Parliament of South Africa
- Long title Act to introduce a new Constitution for the Republic of South Africa and to provide for matters incidental thereto. ;
- Citation: Act No. 200 of 1993
- Enacted by: Parliament of South Africa
- Assented to: 25 January 1994
- Commenced: 27 April 1994
- Repealed: 4 February 1997

Repeals
- Republic of South Africa Constitution Act, 1983; Promotion of Bantu Self-government Act, 1959; Bantu Homelands Citizenship Act, 1970; Bantu Homelands Constitution Act, 1971;

Repealed by
- Constitution of the Republic of South Africa, 1996

= Interim Constitution (South Africa) =

Fundamental law of South Africa from 1994 to 1997

The Interim Constitution was the fundamental law of South Africa from during the first non-racial general election on 27 April 1994 until it was superseded by the final constitution on 4 February 1997. As a transitional constitution it required the newly elected Parliament to also serve as a constituent assembly to adopt a final constitution. It made provision for a major restructuring of government as a consequence of the abolition of apartheid. It also introduced an entrenched bill of rights against which legislation and government action could be tested, and created the Constitutional Court with broad powers of judicial review.

==History==

An integral part of the negotiations to end apartheid in South Africa was the creation of a new, non-discriminatory constitution for the country. One of the major disputed issues was the process by which such a constitution would be adopted. The African National Congress (ANC) insisted that it should be drawn up by a democratically elected constituent assembly, while the governing National Party (NP) feared that the rights of minorities would not be protected in such a process, and proposed instead that the constitution be negotiated by consensus between the parties and then put to a referendum.

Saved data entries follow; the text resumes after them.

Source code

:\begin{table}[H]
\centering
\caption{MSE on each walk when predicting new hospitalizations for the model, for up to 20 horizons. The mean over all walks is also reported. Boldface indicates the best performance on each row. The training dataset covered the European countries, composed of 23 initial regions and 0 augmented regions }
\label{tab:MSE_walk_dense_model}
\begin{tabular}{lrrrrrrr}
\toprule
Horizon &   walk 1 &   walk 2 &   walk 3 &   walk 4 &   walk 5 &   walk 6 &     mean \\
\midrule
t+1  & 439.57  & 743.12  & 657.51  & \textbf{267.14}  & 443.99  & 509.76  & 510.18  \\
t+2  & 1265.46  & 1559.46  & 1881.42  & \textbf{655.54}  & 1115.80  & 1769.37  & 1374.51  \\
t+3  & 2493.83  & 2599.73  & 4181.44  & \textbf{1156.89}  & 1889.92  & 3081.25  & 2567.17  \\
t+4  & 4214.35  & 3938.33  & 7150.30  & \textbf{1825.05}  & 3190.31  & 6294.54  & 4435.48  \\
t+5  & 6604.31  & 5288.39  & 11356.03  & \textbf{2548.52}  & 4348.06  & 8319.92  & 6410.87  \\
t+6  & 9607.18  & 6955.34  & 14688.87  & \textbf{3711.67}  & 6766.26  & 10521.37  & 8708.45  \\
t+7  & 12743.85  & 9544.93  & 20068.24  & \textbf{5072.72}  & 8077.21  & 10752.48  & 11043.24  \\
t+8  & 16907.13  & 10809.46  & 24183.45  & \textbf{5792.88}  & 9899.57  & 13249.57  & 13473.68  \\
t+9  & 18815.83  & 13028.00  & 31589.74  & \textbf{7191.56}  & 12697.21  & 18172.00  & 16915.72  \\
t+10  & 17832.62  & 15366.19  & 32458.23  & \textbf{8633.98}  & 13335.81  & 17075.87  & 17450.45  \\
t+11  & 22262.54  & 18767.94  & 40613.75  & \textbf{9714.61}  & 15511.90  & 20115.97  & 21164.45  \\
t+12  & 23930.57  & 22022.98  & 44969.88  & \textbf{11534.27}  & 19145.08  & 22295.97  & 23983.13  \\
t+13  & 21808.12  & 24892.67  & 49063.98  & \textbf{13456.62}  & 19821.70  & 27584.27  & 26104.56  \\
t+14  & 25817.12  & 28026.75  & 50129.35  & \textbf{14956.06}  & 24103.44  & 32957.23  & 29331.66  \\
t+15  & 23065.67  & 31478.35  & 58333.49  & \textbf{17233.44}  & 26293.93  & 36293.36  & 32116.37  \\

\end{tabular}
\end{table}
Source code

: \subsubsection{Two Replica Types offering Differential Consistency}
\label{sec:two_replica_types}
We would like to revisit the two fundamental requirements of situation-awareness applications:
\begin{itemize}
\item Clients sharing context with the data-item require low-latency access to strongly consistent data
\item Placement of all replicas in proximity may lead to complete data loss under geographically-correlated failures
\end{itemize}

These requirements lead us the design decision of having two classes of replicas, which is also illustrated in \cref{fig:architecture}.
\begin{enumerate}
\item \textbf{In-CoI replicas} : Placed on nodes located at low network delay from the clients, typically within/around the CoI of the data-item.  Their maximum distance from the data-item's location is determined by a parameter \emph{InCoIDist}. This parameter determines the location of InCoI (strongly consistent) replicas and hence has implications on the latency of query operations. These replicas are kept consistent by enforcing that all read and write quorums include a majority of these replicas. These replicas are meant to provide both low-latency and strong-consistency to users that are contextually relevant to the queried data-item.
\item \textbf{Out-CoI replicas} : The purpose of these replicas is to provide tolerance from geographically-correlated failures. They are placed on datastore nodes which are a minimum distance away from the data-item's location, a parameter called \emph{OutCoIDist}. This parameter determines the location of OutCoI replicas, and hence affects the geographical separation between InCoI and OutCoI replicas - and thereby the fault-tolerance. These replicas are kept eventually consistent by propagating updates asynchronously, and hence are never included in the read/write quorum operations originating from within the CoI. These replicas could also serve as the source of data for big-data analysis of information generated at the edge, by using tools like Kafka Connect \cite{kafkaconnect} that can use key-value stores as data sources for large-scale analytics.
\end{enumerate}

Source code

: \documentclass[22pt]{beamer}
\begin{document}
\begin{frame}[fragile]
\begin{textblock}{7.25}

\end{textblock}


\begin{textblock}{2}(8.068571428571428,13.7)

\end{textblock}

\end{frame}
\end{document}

Formal negotiations began in December 1991 at the Convention for a Democratic South Africa (CODESA). The parties agreed on a process, whereby a negotiated transitional constitution would provide for an elected constitutional assembly to draw up a permanent constitution. The CODESA negotiations broke down, however, after the second plenary session in May 1992. One of the major points of dispute was the size of the supermajority that would be required for the assembly to adopt the constitution: the NP wanted a 75 per cent requirement, which would effectively have given it a veto.

In April 1993, the parties returned to negotiations, in what was known as the Multi-Party Negotiating Process (MPNP). A committee of the MPNP proposed the development of a collection of "constitutional principles" with which the final constitution would have to comply, so that basic freedoms would be ensured and minority rights protected, without overly limiting the role of the elected constitutional assembly. Adopting this idea, the parties to the MPNP drew up the Interim Constitution, which was formally enacted by the apartheid-era Tricameral Parliament due to the National Party demanding legal continuity, and came into force on 27 April 1994.